• _ACTION ITEM A_:
Reproduce word for word the passage of the photo essay about Abuelo Fredy's factory from "Returning to that" up to and including "inspiration braided together.".
• _ACTION ITEM B_:
According to the photo essay about Abuelo Fredy's factory, in which neighborhood did he build and run his hot dog cart factory?
• _ACTION ITEM C_:
Carry on the photo essay about returning to Puerto Rico from the point where it stops.

• _TEXT EXCERPT_:
- - - - - - -

No Me Quiero Ir De Aquí: Return, Resistance, Rhythm, and Abuelo’s Legacy in Puerto Rico
A photo essay by Rosa Alemán | Part of #MyDiyMFA Art Residency 2025
When I arrived in Santurce, I didn’t go to the beach. I didn’t stay at my hotel to rest. I went directly to my grandfather’s factory.
Abuelo Fredy, a self-taught engineer with an eighth-grade education, built and ran a hot dog cart factory in Barrio Obrero for nearly fifty years. From the 1970s until the hush that followed Hurricane María, his machines were the lifeblood of our family. When the storm silenced them in 2017, something in Abuelo quieted too. Alzheimer’s moved in quickly. The man who had spent his life welding futures out of scrap metal and mentoring others into trades and food carts lost the coordinates of his days.
The factory still stands, a workshop at ground level with three floors of apartments stacked above it—every detail designed and built by his own hands. It is both relic and reminder: of endurance, of invention, and of how fragile the pulse of place can be. From the roof, you can see the glint of Condado’s shoreline resorts, so near yet so far from the working rhythms of Barrio Obrero.
Abuelo Fredy taught people in his community to build food carts and sustainable livelihoods. He welcomed those with nothing except will and taught them how to turn steel into sustenance. Some started as apprentices in his shop and ended up as push cart vendors and restaurant owners in Old San Juan and throughout Puerto Rico. Others carried the craft with them to the States. For him, it was never just about the machines. It was about the possibility of building something real, something lasting, out of nothing but vision and persistence.
Returning to that space was like stepping into memory and mission at once. I could still hear the clang of metal, still see myself as a child running across the factory floor, collecting scraps to build my own miniature carts, my imagination stoked by his blueprints. The peeling walls and rusted bolts carried silence and the hum of what once was, grief and inspiration braided together.
As part of #MyDiyMFA art residency—a self-directed, multi-site learning journey rooted in place, pedagogy, and creative praxis—this visit was a homecoming fused with responsibility. My recent months had been spent reflecting at Walden Pond, immersed in Thoreau’s philosophies of observation, simplicity, and design. But here, on my grandfather’s terrace, theory met inheritance. The factory became both text and thesis. The lessons I had wrestled with in the woods—about building a life out of intention—stood embodied in the walls he raised, the terraces he built, the community he sustained.
Coinciding with my return was the unfolding of another residency—Bad Bunny’s concert series in Hato Rey, No Me Quiero Ir de Aquí. I had followed Benito’s music and iconography for years from afar, and even saw him live at Fenway Park in Boston in 2022. But to be on the island while he staged a months-long residency felt uncanny, like history folding in on itself. He wasn’t just giving a concert; he was asking us to consider what it means to stay, to belong, to build a future on our ancestral land with our hearts and hands.

- - - - - - -

• _DATA RECORDS_:
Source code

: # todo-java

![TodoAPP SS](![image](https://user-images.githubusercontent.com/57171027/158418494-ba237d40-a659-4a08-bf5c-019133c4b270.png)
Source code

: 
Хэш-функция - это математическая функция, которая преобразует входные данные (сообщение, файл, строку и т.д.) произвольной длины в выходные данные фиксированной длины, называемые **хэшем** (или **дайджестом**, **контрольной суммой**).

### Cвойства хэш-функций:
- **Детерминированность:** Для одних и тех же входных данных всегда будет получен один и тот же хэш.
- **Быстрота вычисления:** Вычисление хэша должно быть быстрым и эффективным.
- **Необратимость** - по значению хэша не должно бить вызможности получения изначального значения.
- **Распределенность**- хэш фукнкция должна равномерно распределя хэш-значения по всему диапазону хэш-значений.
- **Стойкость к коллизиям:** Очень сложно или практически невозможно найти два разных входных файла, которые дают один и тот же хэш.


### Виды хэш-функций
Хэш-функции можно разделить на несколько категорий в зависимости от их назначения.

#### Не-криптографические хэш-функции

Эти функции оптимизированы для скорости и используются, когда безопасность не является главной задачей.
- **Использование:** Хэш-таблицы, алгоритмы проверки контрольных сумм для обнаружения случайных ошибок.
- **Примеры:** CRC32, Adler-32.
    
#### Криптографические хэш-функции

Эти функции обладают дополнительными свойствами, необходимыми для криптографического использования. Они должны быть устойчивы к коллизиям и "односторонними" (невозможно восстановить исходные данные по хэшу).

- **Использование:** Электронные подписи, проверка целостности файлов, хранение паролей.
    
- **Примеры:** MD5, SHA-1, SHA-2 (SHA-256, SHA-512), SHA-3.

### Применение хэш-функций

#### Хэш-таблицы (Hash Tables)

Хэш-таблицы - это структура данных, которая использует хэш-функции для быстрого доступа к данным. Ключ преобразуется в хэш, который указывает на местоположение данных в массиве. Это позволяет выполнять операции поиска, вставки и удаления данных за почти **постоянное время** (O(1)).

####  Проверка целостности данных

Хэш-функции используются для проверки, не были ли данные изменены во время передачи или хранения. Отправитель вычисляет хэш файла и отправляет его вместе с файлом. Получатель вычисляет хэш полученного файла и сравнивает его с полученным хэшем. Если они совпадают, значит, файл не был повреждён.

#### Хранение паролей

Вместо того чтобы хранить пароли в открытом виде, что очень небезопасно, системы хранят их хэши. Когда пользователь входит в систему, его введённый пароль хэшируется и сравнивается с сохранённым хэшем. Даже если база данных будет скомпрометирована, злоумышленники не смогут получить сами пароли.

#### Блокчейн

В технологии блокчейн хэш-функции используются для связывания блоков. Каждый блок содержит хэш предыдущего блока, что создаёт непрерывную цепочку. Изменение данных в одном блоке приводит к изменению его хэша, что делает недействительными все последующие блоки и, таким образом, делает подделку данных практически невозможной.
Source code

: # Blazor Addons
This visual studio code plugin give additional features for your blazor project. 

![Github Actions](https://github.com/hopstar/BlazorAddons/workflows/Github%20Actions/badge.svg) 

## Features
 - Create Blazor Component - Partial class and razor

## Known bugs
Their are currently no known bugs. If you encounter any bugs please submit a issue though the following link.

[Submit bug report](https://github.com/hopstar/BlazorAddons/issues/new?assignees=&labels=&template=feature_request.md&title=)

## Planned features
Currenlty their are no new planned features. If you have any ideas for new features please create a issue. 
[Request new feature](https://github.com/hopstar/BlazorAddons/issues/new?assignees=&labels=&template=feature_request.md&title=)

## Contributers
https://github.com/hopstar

- - - - - - -

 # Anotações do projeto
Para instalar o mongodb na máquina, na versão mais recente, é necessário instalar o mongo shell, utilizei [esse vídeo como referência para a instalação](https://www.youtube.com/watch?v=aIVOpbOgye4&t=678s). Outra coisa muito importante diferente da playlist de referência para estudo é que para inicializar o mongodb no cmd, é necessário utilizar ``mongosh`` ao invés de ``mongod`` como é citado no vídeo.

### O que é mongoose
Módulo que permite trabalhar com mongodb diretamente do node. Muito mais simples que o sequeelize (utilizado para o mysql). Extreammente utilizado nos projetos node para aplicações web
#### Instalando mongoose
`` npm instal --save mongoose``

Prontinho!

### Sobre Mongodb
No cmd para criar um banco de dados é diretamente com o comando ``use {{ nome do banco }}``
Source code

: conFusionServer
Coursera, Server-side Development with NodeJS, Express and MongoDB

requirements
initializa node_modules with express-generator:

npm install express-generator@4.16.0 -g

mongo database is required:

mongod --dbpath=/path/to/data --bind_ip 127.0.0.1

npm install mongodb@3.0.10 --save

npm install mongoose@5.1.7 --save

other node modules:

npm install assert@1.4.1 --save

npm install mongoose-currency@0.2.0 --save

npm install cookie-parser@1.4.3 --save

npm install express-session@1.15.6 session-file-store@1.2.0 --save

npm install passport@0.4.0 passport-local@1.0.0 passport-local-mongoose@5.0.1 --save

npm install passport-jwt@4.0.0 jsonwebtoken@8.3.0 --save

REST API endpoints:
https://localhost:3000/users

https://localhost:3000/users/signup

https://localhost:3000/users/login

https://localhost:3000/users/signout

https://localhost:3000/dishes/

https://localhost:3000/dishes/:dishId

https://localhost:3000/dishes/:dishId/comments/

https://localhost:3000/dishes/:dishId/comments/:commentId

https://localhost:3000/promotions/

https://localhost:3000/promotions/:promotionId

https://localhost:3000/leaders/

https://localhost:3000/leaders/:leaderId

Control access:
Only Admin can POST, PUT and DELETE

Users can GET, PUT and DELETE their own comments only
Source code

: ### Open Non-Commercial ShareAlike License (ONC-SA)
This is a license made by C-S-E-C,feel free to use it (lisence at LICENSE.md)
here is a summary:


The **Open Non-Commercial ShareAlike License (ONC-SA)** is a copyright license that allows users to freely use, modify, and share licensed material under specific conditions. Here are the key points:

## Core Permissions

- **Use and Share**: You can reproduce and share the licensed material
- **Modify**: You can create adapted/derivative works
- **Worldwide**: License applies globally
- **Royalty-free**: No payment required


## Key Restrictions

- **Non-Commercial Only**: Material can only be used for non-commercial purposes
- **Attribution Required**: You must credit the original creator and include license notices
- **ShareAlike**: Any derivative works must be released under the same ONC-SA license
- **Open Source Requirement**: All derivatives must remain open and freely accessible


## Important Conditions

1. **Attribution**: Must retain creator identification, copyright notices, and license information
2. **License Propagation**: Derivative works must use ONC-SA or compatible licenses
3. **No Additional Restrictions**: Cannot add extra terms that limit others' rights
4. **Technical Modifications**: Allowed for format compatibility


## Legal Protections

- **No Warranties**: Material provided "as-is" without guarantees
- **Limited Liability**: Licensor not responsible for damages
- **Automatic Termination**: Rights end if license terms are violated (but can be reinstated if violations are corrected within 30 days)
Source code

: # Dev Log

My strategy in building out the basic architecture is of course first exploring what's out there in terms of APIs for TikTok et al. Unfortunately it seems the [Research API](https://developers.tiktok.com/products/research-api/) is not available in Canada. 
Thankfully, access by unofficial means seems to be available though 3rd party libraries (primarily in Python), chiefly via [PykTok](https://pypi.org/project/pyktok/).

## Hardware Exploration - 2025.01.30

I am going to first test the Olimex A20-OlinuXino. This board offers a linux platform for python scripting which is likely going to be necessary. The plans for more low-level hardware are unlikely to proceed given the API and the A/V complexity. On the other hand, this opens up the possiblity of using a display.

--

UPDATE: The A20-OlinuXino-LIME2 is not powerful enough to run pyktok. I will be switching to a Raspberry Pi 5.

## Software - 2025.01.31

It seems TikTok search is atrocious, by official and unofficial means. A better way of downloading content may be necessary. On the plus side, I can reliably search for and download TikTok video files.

- - - - - - -

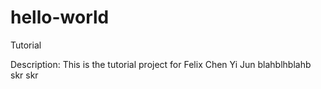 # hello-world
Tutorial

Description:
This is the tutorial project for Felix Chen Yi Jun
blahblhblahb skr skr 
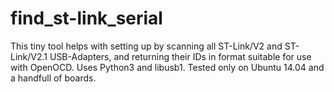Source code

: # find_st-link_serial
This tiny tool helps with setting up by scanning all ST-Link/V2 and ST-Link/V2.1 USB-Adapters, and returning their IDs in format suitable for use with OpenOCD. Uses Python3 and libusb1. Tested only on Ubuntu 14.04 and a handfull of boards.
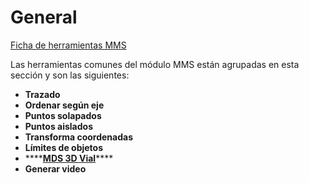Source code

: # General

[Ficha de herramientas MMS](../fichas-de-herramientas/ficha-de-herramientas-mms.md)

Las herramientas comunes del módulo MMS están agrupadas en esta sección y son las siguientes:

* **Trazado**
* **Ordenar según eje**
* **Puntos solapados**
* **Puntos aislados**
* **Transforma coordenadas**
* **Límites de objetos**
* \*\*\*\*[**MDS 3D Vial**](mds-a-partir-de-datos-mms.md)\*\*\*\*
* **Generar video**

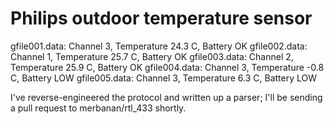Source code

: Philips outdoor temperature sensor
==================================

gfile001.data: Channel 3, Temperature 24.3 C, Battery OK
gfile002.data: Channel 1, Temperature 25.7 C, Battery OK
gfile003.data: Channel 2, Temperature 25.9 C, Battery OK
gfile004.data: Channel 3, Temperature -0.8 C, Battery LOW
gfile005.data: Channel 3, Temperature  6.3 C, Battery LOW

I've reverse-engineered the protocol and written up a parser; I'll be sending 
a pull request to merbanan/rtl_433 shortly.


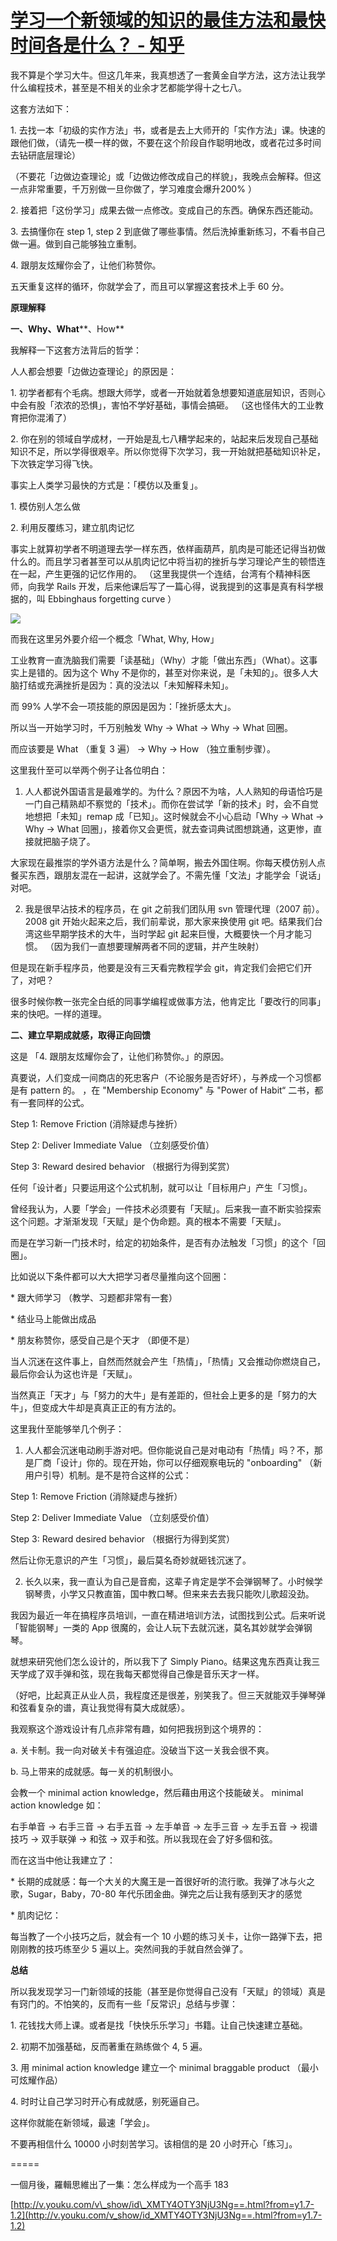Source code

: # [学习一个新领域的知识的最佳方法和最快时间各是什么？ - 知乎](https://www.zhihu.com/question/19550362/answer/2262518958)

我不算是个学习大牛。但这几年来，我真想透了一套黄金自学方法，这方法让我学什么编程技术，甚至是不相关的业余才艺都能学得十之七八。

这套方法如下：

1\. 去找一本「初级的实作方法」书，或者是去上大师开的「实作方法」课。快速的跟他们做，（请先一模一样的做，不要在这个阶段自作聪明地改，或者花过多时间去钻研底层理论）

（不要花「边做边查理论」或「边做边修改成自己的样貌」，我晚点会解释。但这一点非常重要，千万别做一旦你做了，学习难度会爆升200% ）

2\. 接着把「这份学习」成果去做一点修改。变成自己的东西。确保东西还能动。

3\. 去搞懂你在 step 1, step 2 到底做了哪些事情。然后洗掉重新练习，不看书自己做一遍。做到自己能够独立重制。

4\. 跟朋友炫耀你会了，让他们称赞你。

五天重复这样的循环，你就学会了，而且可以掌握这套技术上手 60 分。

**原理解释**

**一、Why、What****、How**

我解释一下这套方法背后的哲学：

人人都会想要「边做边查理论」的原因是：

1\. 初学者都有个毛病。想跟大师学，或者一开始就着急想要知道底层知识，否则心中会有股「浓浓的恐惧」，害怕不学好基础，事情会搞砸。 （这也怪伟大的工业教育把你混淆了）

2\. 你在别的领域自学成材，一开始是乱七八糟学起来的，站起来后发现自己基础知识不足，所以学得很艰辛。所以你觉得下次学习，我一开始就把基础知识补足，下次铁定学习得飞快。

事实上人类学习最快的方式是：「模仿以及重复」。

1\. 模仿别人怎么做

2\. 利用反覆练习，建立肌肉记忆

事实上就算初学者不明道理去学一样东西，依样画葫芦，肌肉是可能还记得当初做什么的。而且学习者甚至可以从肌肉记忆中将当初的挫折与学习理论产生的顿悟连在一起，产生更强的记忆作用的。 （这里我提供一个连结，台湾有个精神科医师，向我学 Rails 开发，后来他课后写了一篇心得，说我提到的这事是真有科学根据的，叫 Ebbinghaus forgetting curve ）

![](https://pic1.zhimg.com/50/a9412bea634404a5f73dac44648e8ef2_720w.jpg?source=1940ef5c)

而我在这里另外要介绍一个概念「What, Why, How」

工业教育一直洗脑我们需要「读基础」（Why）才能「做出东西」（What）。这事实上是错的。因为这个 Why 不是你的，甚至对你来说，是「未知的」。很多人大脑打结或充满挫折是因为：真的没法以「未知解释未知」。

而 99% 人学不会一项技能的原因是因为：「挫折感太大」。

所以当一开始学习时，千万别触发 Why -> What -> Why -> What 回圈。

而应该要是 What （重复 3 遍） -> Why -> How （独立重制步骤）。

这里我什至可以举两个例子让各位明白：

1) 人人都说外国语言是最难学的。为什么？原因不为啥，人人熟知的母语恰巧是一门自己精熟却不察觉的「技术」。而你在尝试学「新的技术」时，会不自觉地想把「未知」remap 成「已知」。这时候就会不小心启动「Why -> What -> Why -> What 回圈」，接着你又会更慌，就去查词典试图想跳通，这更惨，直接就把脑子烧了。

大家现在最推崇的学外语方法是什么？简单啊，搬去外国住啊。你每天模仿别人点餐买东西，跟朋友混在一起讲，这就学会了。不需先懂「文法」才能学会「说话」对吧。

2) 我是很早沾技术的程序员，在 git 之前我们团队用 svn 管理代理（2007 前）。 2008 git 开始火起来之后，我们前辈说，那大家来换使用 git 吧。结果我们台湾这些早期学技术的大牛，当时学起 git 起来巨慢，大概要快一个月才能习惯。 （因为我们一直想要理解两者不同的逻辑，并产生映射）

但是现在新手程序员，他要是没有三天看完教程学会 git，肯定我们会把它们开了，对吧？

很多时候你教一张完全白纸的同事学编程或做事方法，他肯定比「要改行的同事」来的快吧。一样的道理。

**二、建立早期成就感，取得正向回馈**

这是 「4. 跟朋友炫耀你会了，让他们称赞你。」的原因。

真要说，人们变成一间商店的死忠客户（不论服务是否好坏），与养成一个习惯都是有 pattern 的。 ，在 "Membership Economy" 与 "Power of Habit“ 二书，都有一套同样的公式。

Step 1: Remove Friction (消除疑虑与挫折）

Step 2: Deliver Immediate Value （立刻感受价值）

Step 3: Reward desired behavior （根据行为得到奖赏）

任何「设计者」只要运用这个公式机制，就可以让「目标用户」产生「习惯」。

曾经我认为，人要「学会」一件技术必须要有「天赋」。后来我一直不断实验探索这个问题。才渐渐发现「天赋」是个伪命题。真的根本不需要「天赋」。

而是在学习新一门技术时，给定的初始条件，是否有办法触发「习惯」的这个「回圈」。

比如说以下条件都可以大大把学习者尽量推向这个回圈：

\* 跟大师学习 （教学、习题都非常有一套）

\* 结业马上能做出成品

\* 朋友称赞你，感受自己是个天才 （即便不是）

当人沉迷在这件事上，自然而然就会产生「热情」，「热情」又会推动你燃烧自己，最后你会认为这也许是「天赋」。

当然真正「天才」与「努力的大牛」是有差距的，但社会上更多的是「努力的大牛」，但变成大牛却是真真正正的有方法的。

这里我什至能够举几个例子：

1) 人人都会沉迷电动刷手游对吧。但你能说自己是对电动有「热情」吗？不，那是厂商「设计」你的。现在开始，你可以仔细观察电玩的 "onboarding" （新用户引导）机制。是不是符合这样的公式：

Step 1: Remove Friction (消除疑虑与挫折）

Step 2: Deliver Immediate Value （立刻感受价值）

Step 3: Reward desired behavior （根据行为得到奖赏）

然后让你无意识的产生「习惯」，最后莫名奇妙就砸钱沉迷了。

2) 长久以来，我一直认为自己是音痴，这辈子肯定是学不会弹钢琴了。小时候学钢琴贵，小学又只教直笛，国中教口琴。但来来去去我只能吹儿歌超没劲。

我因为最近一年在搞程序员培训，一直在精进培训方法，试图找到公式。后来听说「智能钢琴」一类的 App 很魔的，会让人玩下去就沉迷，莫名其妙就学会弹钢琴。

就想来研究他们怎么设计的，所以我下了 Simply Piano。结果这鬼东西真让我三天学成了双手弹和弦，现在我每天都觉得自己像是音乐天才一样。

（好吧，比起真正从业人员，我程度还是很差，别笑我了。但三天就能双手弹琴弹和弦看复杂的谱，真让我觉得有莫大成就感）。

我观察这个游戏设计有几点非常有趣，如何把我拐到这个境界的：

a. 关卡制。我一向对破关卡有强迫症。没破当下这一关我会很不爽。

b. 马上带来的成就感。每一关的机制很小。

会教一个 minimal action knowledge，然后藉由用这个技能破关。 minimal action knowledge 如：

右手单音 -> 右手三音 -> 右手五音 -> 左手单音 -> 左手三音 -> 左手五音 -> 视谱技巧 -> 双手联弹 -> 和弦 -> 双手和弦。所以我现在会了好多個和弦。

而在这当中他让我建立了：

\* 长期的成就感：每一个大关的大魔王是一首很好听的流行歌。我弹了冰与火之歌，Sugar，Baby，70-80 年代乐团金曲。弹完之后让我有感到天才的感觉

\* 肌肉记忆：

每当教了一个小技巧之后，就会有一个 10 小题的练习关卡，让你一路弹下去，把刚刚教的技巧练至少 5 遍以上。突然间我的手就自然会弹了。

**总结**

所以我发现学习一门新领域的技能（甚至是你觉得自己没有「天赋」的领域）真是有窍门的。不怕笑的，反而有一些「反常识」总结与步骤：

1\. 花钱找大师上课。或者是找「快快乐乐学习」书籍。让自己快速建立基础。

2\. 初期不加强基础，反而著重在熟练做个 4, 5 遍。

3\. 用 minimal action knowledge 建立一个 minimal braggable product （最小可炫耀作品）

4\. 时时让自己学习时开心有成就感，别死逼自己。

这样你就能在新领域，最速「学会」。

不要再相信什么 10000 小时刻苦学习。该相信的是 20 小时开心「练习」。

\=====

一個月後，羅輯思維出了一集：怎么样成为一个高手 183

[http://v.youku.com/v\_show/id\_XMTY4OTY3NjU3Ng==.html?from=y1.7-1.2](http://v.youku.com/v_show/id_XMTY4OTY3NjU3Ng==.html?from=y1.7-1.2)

- - - - - - -

• _WRITTEN RESPONSE A_:
Returning to that space was like stepping into memory and mission at once. I could still hear the clang of metal, still see myself as a child running across the factory floor, collecting scraps to build my own miniature carts, my imagination stoked by his blueprints. The peeling walls and rusted bolts carried silence and the hum of what once was, grief and inspiration braided together.

• _WRITTEN RESPONSE B_:
Barrio Obrero

• _WRITTEN RESPONSE C_:
On the morning before the show, I visited La Sala Libre at Casa Saffra—an interactive archive for diasporic stories of Puerto Ricans living in the United States.
The documentary installations carried voices of those who left and those who returned, those who stayed and those who still dream of coming back. In a dim alcove, a camera and chair waited for anyone willing to testify.
The questions curated on bookshelves and scrawled across its walls echoed my own: ¿Qué perdemos cuando nos vamos? ¿Qué reconstruimos cuando regresamos?

Standing there, I thought of my mother scraping together money to bring us back whenever life in the States collapsed for us. I thought of Abuelo’s dream of permanence, how he built apartments above his factory so we would always have a place to land. La Sala Libre felt like a mirror, reflecting the story of our family’s comings and goings, and asking: what will you do to preserve what was given to you?
That night at el Choli, the air was thick with humidity and Puerto Rican pride. Outside, people came dressed in living history: pava hats once worn by sugarcane workers, bomba skirts swirling with flags, guayaberas ironed crisp. Each garment was more than fashion—it was semiotics in motion.
The pava carried the memory of laborers who cut cane under a punishing sun, its straw brim a humble shield turned into a crown.
The bomba skirt, once forbidden under colonial rule, spun its defiance into a spectacle of color and rhythm. Even guayaberas—shirts of field and fiesta alike—became signs of dignity reclaimed.
The crowd wore our ancestors, stitched history into fabric, and brought it into the present as celebration. My own outfit—oversized black overalls and a gray T-shirt—was a nod to the workers of neighborhoods like the ones that raised me.
Inside, I climbed to the very last row of the stadium. Up high in the stands, from “el monte” del Colise de Puerto Rico, the crowd looked like an ocean: strangers pressed together, pulsing in rhythm, whole sections swaying as one. The LED camera lanyards handed to us upon entering el Choli flashed in unison, a constellation of light.
Even this felt symbolic: the act of turning an audience into a galaxy, every light a star in a shared constellation. The empty seats beside me quickly filled with young people ready to dance, perreo babies having the time of their lives.
Soon our row became its own party, a makeshift dance floor high above the stage, as if we were suspended in a drifting cloud of love, appreciation, and gratitude, feeling the shared heartbeat of place and time, together.
Benito appeared on a stage built as a fully functioning casita, rooftop turned spot-lit stage. A casita is never just a house—it is a symbol of rootedness, of modest belonging. By staging his performance on that roof, he elevated domestic space into public power, insisting that the home itself, humble and fragile as it may be, is worthy of being seen.
El Conejo Malo moved through landscapes recreated in set design—plantain groves, mountain ridges, a neighborhood patio buzzing with music. Each scene functioned like a signpost: plantains for sustenance, mountains for endurance, patios for community. He pulled the island itself into the arena and said: Look at us. This is who we are.
Between songs, his words hit harder than any bass drop. In a soft, gentle voice, he reminded us to look after our elders, to respect one another as neighbors, to stay, to invest in each other, to raise our children here, to hold onto land, language, art, music, fashion and tradition as inheritance.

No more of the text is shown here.